In the EU, products have to be fit for purpose. You could then argue that if you bought (for example) a server for hosting virtual machines, then the RAM was not fit for purpose because the flaw made it incapable of isolating separate VMs.
Modern medical technology relies heavily on computers and software. Take an infusion pump for example. Controlled by a microcontroller and using software. Or insulin pumps; and some vendors are actually considering to add Bluetooth to insulin pumps, so that patients using such a pump can check its status on their smartphone (or on the upcomming smart watches). Also you can adjust the infusion rate of an insulin pump to accommodate for ingested sugar. Overdosing on insulin can send a person into shock and kill.
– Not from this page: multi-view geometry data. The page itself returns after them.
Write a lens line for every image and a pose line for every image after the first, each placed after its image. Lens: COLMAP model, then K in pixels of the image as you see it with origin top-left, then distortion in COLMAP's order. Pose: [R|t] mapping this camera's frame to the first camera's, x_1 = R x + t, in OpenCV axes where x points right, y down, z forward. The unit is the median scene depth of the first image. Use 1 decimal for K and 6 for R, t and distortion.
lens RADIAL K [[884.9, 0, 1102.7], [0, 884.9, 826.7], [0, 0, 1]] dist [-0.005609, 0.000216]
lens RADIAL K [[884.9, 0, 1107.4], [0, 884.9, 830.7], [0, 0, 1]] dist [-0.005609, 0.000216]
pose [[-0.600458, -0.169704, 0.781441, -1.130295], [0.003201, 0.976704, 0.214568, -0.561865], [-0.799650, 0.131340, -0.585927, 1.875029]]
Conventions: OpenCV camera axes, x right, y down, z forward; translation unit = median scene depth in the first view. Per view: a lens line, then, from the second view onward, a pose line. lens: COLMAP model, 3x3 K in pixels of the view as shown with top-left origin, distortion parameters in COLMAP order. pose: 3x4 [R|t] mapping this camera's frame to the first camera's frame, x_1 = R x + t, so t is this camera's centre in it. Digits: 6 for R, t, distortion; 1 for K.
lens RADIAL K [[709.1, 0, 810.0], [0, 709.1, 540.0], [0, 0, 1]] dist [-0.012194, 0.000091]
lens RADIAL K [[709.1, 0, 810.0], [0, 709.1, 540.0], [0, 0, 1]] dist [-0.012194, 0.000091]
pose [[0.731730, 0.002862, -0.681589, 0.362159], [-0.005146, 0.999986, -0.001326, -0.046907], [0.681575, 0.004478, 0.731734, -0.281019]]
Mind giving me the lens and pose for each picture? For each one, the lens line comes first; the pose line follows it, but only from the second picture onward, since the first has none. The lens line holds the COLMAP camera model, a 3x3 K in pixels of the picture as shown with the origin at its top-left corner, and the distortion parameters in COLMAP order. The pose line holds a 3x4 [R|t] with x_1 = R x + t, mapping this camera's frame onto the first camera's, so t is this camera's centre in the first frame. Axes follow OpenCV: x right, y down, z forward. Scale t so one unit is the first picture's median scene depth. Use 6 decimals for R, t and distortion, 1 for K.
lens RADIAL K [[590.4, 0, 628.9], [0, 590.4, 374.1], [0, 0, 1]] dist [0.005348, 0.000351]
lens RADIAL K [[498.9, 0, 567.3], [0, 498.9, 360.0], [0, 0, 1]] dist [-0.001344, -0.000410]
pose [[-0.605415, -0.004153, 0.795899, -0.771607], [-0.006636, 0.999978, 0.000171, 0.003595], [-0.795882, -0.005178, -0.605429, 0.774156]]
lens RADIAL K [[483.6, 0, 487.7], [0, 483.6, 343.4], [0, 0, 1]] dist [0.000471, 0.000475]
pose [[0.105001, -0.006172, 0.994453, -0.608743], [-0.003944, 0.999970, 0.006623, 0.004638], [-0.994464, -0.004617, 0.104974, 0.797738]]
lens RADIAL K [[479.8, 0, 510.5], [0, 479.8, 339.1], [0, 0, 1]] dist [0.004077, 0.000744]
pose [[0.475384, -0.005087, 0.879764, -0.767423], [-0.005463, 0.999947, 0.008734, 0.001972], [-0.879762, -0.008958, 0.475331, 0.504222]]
> Modern medical technology relies heavily on computers and software.
Which is why medical devices should all have ECC memory. And for that matter physical separation between any processor that might run attacker-controlled code and the processor responsible for That Which Must Not Fail.
Product defects like this are foreseeable. If bad memory can cause a medical device to kill someone, the party at fault is the one who made a medical device without sufficient redundancy and error correction that bad memory could cause it to kill someone.
It's an interesting attack vector, recently covered by Person of Interest episode, in which an abusive husband got killed by having his insulin pump wirelessly hacked and making him overdose the drug. While fiction, I'm pretty sure this kind of thing will happen (after all, no one writes bug-free software, and even if, you can always steal the keys...) - and initially will be very hard to detect because of its uncommon nature.